Another thing nobody told Chast about was the cost and administrative effort involved in eldercare. It was in late December 2005 when her mother, then 93, a former assistant principal in an elementary school, fell off a stepladder and was taken to hospital. Realizing that her parents were unable to live on their own anymore, Chast started looking for an assisted living place for the her parents. Her learning curve was steep: “Get a good elder lawyer,” she advises, “if you don’t know what power of attorney or health care proxy is.” Chast’s book deals openly with the costs of eldercare; she paid up to $14,000 a month for her mother’s caretaking in an assisted living place in Connecticut near her daughter’s house — none of which was covered by insurance because her parents’ health plan only worked in New York.
That “stew of pity and love and resentment and bewilderment and worrying about money” would have driven her crazy, says Chast, had it not been for the support she received from her husband and the letters and emails she wrote to her friends. “When your parents are dying it’s not like a baby, where people want to come over and play with the baby. Somebody comes over and brings you a little onesie or stretchy,” she says. “What are they going to do — bring Depends? Or a case of Ensure?”

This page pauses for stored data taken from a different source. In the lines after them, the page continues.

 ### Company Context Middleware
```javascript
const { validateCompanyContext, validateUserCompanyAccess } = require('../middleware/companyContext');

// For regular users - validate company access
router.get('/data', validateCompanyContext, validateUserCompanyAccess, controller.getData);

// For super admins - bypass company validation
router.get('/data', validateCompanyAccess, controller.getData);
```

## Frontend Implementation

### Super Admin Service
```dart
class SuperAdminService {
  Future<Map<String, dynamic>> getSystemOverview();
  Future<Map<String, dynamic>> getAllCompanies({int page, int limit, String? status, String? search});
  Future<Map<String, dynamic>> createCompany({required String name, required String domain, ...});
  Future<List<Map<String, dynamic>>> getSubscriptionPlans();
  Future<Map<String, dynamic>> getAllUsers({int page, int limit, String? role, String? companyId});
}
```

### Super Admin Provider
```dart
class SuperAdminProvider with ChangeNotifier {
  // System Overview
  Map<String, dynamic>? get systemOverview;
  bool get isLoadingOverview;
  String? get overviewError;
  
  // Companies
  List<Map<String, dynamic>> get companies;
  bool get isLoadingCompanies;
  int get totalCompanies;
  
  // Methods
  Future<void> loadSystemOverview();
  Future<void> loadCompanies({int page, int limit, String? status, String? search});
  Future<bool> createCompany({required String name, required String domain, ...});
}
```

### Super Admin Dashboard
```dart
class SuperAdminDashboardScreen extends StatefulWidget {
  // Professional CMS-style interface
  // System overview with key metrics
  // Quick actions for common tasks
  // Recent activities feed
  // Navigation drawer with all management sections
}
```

Chast, who graduated from the Rhode Island School of Design, published her first cartoon in the New Yorker in 1978. Her work is often absurd, and frequently depicts domestic scenes and the issue of anxiety — which both Chast and her father, a teacher, struggled with Her mother, on the other hand, is described as dominant. A stereotypical Jewish family constellation? Maybe, she says, “but it’s true.” Neither of her parents, however, were big on religious belief or ritual. One cartoon depicts her parents’ refusal to discuss religion and shows her mother telling a young Roz: “I’m Jewish. Daddy is Jewish. You’re Jewish. End of story.” Later in her life, Chast recalls, her mother would light Shabbos candles. Her father loved traditional Jewish food such as gefilte fish and lox. (“He also bought ham at the deli — but never pork chops. Pork chops — no, ham — okay.”) Chast herself says she’s occasionally envious of the strong faith of religious people: “They feel like they die and they get to be with God. And they don’t have any doubt about that.”
Don’t get Chast’s predilection for morbid topics wrong, though: “I would love to live to a 150 if I was like I am now,” she says. Then she pulls back her cheeks. “Well, maybe a few years younger.”
Anna Goldenberg is the Forward’s arts and culture intern.